→ Supplied material:
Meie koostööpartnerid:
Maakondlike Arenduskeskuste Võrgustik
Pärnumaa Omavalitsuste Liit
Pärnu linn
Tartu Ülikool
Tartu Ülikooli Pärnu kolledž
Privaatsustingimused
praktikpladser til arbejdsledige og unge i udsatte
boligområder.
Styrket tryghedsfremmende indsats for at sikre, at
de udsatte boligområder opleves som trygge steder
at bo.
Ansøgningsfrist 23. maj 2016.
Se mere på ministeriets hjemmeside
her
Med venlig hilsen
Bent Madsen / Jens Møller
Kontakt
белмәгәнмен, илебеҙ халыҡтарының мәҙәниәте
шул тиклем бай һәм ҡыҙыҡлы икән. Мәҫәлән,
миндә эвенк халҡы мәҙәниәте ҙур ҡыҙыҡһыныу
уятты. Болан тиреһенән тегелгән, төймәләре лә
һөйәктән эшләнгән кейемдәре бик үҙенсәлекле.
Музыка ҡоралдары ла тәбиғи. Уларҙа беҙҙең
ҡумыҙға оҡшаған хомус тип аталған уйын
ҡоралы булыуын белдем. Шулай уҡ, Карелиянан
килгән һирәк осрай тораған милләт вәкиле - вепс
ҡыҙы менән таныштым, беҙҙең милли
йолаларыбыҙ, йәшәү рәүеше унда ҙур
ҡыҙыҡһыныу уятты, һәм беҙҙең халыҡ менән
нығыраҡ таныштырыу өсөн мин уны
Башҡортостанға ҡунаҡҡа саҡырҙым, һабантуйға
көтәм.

→ Required work: From the first line to the last, transcribe the listing exactly.

→ Response area:
Meie koostööpartnerid:
Maakondlike Arenduskeskuste Võrgustik
Pärnumaa Omavalitsuste Liit
Pärnu linn
Tartu Ülikool
Tartu Ülikooli Pärnu kolledž
Privaatsustingimused
praktikpladser til arbejdsledige og unge i udsatte
boligområder.
Styrket tryghedsfremmende indsats for at sikre, at
de udsatte boligområder opleves som trygge steder
at bo.
Ansøgningsfrist 23. maj 2016.
Se mere på ministeriets hjemmeside
her
Med venlig hilsen
Bent Madsen / Jens Møller
Kontakt
белмәгәнмен, илебеҙ халыҡтарының мәҙәниәте
шул тиклем бай һәм ҡыҙыҡлы икән. Мәҫәлән,
миндә эвенк халҡы мәҙәниәте ҙур ҡыҙыҡһыныу
уятты. Болан тиреһенән тегелгән, төймәләре лә
һөйәктән эшләнгән кейемдәре бик үҙенсәлекле.
Музыка ҡоралдары ла тәбиғи. Уларҙа беҙҙең
ҡумыҙға оҡшаған хомус тип аталған уйын
ҡоралы булыуын белдем. Шулай уҡ, Карелиянан
килгән һирәк осрай тораған милләт вәкиле - вепс
ҡыҙы менән таныштым, беҙҙең милли
йолаларыбыҙ, йәшәү рәүеше унда ҙур
ҡыҙыҡһыныу уятты, һәм беҙҙең халыҡ менән
нығыраҡ таныштырыу өсөн мин уны
Башҡортостанға ҡунаҡҡа саҡырҙым, һабантуйға
көтәм.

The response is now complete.